The apparent binding constant (K app) was calculated using the equation, K EB[EB] = K app[complex],[32] where the complex concentration was the value corresponding to a reduction of 50% of the fluorescence intensity of EB and KEB is the DNA-binding constant of EB, KEB = 1.0 × 107 M−1 for EB.[32] The value for K app for complexes 1 and 2 are 9.2×105 and 2.03×105 M −1, respectively, which are less than the binding constants of classical intercalators and metallointercalators (∼10 7 M −1),[33] suggesting that the complex binds to DNA via an intercalative mode with moderate strength.

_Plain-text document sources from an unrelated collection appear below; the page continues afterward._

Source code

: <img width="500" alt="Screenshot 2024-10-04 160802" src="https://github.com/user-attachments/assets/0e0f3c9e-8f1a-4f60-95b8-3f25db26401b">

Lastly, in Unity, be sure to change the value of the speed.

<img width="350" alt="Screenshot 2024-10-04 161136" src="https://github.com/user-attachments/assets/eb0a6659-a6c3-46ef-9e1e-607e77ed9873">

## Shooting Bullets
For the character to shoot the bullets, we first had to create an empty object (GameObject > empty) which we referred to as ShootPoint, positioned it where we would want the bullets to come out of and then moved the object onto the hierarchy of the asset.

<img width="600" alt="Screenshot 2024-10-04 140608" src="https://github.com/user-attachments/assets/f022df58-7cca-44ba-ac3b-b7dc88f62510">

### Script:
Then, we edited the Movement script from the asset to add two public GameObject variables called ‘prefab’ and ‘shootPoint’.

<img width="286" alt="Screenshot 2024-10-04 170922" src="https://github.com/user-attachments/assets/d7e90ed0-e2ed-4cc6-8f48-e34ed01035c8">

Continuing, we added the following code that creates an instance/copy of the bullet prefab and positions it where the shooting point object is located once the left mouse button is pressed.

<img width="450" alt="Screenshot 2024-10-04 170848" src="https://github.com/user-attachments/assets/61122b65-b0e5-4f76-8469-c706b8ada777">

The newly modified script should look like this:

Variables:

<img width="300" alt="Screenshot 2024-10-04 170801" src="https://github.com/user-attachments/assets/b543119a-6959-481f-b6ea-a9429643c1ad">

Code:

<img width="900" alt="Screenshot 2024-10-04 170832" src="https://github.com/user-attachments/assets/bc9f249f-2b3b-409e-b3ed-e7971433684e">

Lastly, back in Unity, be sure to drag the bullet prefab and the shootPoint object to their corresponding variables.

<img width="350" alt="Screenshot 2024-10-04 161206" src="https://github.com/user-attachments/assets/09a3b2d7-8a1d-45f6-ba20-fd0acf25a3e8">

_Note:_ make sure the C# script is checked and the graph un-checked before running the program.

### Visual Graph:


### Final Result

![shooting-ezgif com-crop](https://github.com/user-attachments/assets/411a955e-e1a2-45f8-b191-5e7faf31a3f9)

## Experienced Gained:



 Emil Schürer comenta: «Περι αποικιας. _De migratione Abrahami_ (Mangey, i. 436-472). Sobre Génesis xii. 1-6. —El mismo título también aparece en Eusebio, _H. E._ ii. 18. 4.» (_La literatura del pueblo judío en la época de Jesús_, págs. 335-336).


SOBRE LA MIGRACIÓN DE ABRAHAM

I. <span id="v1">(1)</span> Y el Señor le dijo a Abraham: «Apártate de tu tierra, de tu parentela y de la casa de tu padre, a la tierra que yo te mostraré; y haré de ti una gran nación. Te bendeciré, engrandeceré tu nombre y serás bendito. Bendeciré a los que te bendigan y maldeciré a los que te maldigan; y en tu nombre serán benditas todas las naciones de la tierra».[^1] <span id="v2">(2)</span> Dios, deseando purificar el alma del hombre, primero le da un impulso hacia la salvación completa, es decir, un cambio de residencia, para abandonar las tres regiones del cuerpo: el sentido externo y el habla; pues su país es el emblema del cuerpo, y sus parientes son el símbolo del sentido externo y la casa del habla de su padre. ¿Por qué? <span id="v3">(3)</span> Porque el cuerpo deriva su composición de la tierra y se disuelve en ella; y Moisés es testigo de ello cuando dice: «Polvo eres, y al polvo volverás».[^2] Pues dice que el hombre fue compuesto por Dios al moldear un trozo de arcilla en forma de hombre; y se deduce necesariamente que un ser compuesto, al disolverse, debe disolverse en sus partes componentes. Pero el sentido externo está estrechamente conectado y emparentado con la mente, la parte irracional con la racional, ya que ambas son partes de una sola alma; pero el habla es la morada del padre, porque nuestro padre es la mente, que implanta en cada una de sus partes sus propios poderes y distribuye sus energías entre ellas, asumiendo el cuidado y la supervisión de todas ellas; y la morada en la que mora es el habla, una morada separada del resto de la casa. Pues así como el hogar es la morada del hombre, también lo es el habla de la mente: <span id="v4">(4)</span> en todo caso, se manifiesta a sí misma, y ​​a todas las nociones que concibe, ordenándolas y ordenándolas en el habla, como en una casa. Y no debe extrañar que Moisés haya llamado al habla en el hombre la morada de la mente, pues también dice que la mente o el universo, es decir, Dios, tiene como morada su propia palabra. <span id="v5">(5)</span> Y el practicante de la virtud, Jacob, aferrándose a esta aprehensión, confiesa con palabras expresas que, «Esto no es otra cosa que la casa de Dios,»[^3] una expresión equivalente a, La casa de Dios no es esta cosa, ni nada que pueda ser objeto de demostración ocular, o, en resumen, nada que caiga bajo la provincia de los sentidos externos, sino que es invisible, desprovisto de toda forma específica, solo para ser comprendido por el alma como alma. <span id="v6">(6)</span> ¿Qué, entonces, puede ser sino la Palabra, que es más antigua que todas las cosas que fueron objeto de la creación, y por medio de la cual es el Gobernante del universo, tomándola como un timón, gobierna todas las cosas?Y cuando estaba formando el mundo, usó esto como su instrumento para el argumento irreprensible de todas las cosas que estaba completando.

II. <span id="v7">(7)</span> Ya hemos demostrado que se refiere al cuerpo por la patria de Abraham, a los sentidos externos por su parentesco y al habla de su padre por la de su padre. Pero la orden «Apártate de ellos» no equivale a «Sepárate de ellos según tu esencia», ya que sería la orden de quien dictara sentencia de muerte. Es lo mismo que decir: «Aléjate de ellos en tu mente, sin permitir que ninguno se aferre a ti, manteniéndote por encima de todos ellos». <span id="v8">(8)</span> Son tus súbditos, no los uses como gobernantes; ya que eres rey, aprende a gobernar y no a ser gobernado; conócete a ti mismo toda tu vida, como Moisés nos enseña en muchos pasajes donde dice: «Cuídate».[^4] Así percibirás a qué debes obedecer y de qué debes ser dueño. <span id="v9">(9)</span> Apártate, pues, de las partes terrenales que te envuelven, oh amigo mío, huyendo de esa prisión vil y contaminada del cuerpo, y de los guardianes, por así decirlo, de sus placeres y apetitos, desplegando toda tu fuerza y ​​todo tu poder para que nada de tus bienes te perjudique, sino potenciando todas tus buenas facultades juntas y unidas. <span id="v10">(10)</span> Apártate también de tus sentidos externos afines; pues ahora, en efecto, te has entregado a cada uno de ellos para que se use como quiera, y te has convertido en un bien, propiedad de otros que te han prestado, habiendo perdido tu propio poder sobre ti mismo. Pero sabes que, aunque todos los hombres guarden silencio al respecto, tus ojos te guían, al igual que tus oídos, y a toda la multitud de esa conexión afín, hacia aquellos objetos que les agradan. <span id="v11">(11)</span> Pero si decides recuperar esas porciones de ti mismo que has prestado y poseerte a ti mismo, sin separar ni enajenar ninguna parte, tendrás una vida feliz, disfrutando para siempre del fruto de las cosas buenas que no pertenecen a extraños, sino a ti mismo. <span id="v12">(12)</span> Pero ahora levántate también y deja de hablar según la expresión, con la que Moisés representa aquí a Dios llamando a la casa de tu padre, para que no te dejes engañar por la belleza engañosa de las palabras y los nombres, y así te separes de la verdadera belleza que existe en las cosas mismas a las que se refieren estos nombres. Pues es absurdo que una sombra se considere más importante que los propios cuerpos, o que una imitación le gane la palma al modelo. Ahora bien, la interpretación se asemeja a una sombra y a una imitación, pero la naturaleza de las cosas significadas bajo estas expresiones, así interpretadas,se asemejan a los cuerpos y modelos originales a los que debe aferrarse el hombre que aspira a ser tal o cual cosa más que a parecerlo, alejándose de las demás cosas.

Furthermore, the interaction between the complexes and DNA was investigated by viscosity measurements, which are regarded as the most effective means to study intercalative binding mode of DNA in solution.[34,35] A classical intercalative mode causes significant increase in viscosity of the DNA solution due to an increase in separation of base pairs at the intercalation sites and hence an increase in overall DNA length. In contrast, a partial, non-classical intercalation of ligand could bend (or kink) the DNA helix, reduce its effective length and, concomitantly, its viscosity.[36] As seen in (figure 6), the viscosity of CT-DNA increases by increasing the ratio of complexes 1 and 2 to CT-DNA, resembling the binding mode of EB to the double helix. The results are in agreement with the above UV spectroscopic data where hypochromism and red-shift of complexes 1 and 2 are observed in the presence of DNA.

Figure 6
figure 6

Change in the relative viscosity (η/η o)1/3 of CT-DNA as function of r, the molar ratio of the compound to the DNA base pairs: complex 1 (), 2(), and EB ().

Full size image

4 Conclusion

Two newly designed amide type ligands (L 1, L 2) and their correspondent zinc(II) complexes (1, 2) have been synthesized and characterized using physicochemical and spectroscopic tools. Detailed X-ray structural analysis of complex 1 shows that zinc(II) ion is in a distorted octahedral coordination geometry with N and O donors located in meridional positions. The binding of the two complexes with calf thymus DNA (CT-DNA) have been studied by UV-Vis spectra, fluorescence quenching and viscosity measurement techniques. The experimental results clearly indicate that the zinc(II) complexes bind to CT-DNA in an intercalative mode and the calculated intrinsic binding constants K b indicates a stronger interaction of complex 1 with DNA compared to complex 2.